**Excerpt**

How does it get activated on a device?
As a rule, TRIM is issued automatically by the operating system and doesn’t require any user’s interaction. However, the command is actually not mandatory. For it to function as expected, all of the following conditions must be met:
The solid state drive's firmware supports TRIM
Most modern SSDs introduced since 2010 are designed to support this operation. Yet, some older-generation drives may need firmware updates to implement it or even be unable to use it all. The manufacturer should provide this information in the technical specifications of the respective digital medium.
The computer’s OS supports TRIM
The major operating systems gained the support for TRIM around the year 2010. On PCs, TRIM is supported in Windows 7 and later. On macOS, starting from version 10.6 Snow Leopard, TRIM is available exclusively for the Apple’s own branded SSD. With the release of macOS version 10.10.4 Yosemite, the command became supported for third-party solid-state drives, but, in this case, it requires manual activation. Linux supports TRIM as well, however, it may be disabled by default in some distributions.

**Requirement 1**
In the TRIM excerpt, rewrite the paragraph beginning "The major operating systems gained" as a short bulleted list that keeps its main facts.
**Requirement 2**
According to the TRIM excerpt, which Windows version was the first to support TRIM on PCs?
**Requirement 3**
List every operating system named in the TRIM excerpt.

**Extracted material**
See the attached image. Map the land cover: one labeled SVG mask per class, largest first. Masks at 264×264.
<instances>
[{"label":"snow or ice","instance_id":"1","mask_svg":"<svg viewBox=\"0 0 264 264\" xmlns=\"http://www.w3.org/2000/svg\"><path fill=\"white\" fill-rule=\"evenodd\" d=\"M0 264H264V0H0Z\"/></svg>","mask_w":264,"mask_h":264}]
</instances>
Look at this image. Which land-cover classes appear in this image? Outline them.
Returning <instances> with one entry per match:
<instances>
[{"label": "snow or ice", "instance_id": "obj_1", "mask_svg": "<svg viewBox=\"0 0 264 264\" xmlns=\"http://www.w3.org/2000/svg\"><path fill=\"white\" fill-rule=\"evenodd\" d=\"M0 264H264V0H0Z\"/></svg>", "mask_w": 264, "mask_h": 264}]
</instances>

**Written solution 1**
- Major operating systems added TRIM support around 2010.
- On PCs, Windows 7 and later support TRIM.
- macOS 10.6 Snow Leopard made TRIM available only for Apple's own branded SSDs.
- macOS 10.10.4 Yosemite extended support to third-party SSDs, but they require manual activation.
- Linux supports TRIM, though some distributions may disable it by default.

**Written solution 2**
Windows 7.

**Written solution 3**
- Windows
- macOS
- Linux